| Exercise inputs |
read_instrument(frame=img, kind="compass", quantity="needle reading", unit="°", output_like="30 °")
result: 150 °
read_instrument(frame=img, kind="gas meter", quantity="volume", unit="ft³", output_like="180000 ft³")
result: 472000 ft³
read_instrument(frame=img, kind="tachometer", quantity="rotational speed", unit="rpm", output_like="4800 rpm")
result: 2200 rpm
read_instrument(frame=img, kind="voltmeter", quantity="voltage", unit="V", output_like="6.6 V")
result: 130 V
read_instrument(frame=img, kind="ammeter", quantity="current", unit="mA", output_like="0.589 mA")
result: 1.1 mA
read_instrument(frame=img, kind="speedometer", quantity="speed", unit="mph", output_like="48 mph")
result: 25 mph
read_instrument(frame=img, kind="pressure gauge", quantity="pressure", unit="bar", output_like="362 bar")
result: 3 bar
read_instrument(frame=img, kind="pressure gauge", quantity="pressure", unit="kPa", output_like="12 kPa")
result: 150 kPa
--
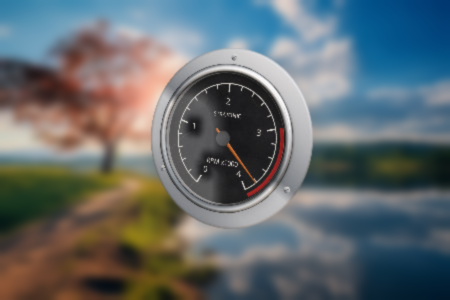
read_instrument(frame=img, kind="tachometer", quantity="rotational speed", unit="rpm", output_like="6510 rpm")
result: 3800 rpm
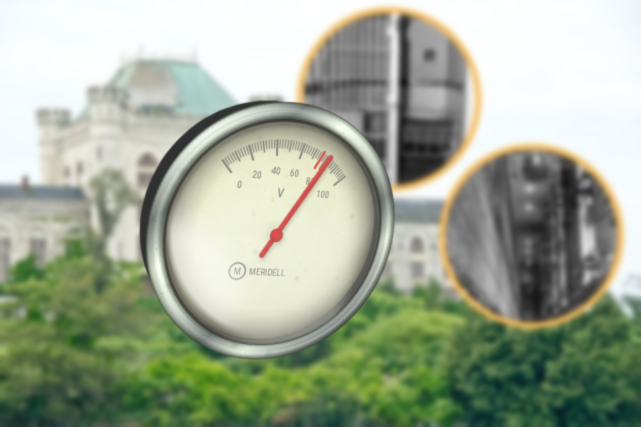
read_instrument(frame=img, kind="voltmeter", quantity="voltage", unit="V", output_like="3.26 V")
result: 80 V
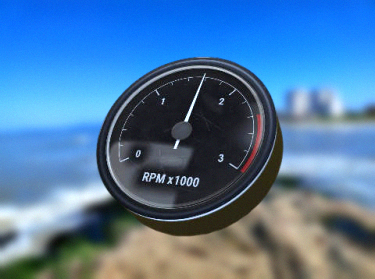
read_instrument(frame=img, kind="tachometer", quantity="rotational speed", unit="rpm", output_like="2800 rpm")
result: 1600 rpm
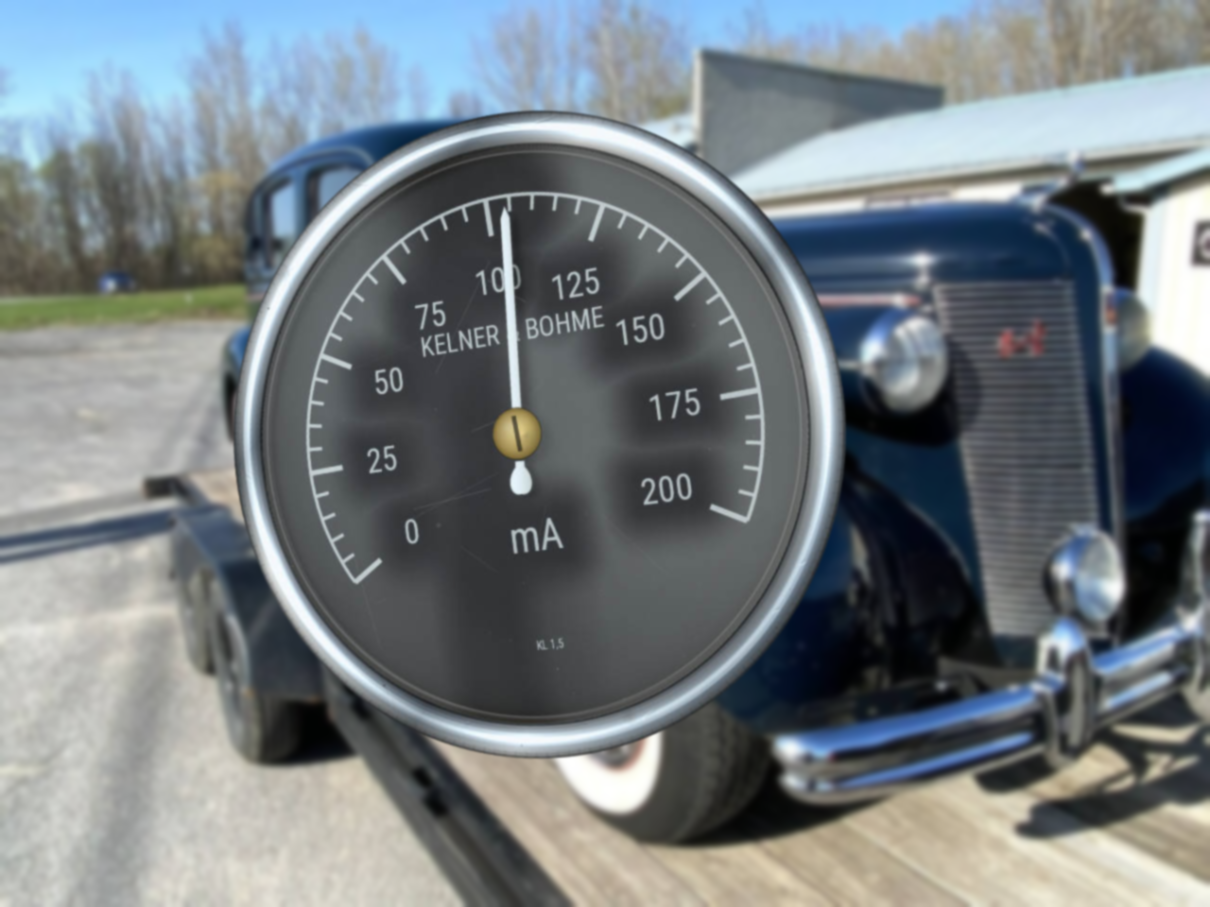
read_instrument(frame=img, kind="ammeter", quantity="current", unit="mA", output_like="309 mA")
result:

| What you will do |
Count the lines in the entries above that contain the word "result", and reply with only that number.

| Answer section |
12